One Question

The campaign for district elections just got another $25,000 loan from North Seattle businesswoman Faye Garneau, who is almost singlehandedly bankrolling the effort to turn the City Council, whose nine members are all currently elected citywide, into a hybrid system, with seven council members elected by geographical districts and two council members elected at large. 

Garneau's loan, which she says she expects the campaign to repay, plus a more than $16,000 contribution, amounts to more than three-quarters of the campaign's entire fundraising so far. Another businesswoman, Fremont Dock owner Suzie Burke, has given the campaign $5,400; taken together, the two women's contributions account for 88 percent of the approximaetly $53,000 the campaign has raised. The supposedly grassroots campaign is, financially at least, a top-down effort being funded by two North Seattle businesswomen. 

Garneau has spent big on previous elections—including $3,500 to the 2011 anti-tunnel campaign (Elizabeth Campbell's Seattle Citizens Against the Tunnel, as opposed to the greenies at the McGinn-affiliated Protect Seattle Now camp); $13,000 to the anti-car-tab campaign; and $5,000 to 2005's anti-monorail effort—but never on this scale. Seattle voters, remember, have rejected districts three times, most recently in 2003.

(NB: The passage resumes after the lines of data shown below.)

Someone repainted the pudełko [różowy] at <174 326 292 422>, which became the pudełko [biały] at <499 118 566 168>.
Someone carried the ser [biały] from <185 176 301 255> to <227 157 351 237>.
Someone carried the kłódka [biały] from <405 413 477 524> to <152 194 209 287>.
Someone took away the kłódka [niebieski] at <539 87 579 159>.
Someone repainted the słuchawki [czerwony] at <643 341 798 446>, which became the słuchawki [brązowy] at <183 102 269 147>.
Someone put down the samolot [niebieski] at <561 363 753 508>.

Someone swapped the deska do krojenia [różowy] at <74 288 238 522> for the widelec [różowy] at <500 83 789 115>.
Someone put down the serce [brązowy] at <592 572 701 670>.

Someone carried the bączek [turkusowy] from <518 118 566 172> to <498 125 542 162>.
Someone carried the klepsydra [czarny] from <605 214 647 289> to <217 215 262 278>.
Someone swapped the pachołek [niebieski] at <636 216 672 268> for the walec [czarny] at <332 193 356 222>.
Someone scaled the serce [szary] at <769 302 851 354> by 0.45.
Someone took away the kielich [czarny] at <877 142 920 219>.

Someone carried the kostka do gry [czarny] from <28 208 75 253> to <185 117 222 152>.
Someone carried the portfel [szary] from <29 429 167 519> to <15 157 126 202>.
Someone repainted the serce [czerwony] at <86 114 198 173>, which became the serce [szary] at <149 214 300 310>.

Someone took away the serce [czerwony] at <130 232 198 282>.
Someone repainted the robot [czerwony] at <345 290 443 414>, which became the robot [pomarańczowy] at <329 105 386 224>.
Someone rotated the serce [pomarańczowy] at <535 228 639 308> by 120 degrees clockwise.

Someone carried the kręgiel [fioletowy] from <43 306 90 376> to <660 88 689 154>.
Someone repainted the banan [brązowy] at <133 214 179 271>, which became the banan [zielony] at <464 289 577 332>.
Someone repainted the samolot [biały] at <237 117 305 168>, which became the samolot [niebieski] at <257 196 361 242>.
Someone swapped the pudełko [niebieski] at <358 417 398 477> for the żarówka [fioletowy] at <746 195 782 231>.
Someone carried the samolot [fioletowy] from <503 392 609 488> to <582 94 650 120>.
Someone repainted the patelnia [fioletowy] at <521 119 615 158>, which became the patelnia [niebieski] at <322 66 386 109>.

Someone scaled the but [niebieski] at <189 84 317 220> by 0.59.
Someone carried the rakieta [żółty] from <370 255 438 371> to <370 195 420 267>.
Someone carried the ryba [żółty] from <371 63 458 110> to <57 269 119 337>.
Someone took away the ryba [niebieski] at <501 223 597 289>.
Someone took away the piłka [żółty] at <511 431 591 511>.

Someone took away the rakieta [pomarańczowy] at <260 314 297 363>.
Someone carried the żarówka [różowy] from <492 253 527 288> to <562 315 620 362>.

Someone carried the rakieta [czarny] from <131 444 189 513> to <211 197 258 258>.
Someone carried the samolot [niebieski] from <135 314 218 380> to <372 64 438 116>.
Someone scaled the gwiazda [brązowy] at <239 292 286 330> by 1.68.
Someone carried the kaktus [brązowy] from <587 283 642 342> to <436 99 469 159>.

So we wanted to know: Why is Garneau, the president of the Aurora Avenue Merchants Association, investing so much in the latest campaign for this seemingly quixotic cause?

Garneau's response: 

I do believe that we need to change the way we govern and run our city to make us match all the other large cities of our size. There are only three of us left in the country that elect at large.

It’s just just more efficient to have people elected from districts who would know what the priorities of the people in that district are and could inform the other district council members that we have a bridge problem in this district, or a police precinct problem in this district. It shouldn’t take ten years of monitoring the Magnolia Bridge before we get around to repairing it, and it shouldn’t take ten years to find a site for the North Precinct police station. 

Originally the north precinct station was one of five, and it was built on a wetland. When the rains come, the basement floods, and in the basement are the lockers for the police officers where they keep their personal possessions when on duty and their uniforms when they’re off. We’ve been studying the police station for 10 years now and we still haven't come up with a plan.

One of the other examples would be the Northgate plan. I served on the original Northgate committee 20 years ago. For heaven’s sake, that seems like an awful long time to decide what can be buit around the Northgate shopping center. 

This has nothing to do, personally, with the current council members. But right now, you've got to go everywhere in this city and try to know what the problems are in every section of the city. That's a horrendous job. People need a representative from one district who knows that the bridge is going to fall down in South Park and we'd better fix it. 

So are you planning to run for the North Seattle seat if this measure passes? 

[Laughing] You have to be kidding! I wouldn’t be running for office. I’m too old! 

The districts campaign has until early July to gather 50,000 signatures.